La strada sembra argentata, forse per lo spicchio di luna, che fa capolino tra le nuvole, e per la pioggerellina che l’ha gentilmente accarezzata, mentre flebili luci di lampioni stanchi la lambiscono e l’accompagnano verso l’alba.
Le auto scorrono veloci con il favore della notte e riportano a casa anime appagate di serate allegre o di lavoro lungo, o forse vanno là dove una giornata da affrontare sta già aspettando.
Qualcuno, forse pochi, gettano uno sguardo all’edificio, esteso e buio, a parte qualche luce sporadica, che costeggia la strada: una cattedrale del dolore perché dentro ci sono anime e corpi dolenti.
Anime e corpi dolenti di chi aspetta il giorno con speranza oppure con angoscia, avvolto nel proprio malessere, disagio, malessere ma soprattutto in quella solitudine che subdolamente porta il male.

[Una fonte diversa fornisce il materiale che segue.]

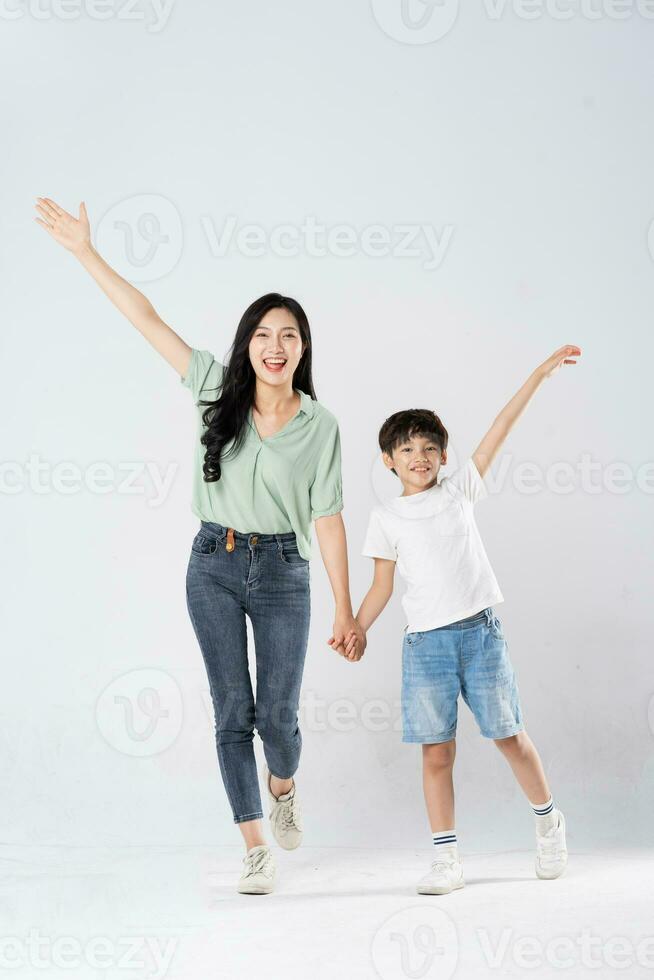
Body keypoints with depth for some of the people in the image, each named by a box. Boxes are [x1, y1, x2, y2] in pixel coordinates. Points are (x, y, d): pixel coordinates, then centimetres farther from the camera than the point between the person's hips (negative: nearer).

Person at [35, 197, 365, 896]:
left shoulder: (320, 425, -2)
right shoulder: (218, 390, 0)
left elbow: (327, 520, -1)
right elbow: (147, 319, -3)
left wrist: (346, 609, -3)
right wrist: (85, 252, -6)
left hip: (281, 573, -1)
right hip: (214, 566, 1)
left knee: (277, 715, 0)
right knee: (232, 713, 3)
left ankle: (282, 786, 37)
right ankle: (255, 849, 14)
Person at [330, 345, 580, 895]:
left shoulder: (460, 492, 8)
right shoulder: (386, 518, 7)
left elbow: (500, 430, 4)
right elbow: (382, 585, 6)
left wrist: (541, 373, 2)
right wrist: (355, 631, -8)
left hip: (480, 630, 0)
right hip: (425, 641, 0)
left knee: (509, 734, 6)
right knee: (437, 750, -1)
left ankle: (549, 822, 28)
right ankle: (447, 859, 6)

Dalle stanze buie si scorge una luce tenue che comunque conforta, il corridoio cioè quello che di notte è il percorso degli angeli che confortano, accudiscono e allontanano il dolore e la paura: una luce di speranza.
Quegli angeli in camice bianco che hanno un passo veloce, spesso volti assonnati ma che presto tornano vigili, rassicurano con la loro presenza lì dove il buio della notte ha il sapore dell’ostilità, che fa crescere la nostalgia di vita e di casa.
Presto sarà alba, luce, suoni e rumori e una fattispecie di vita tornerà, con tutto quel che ha da portare: nel bene e nel male.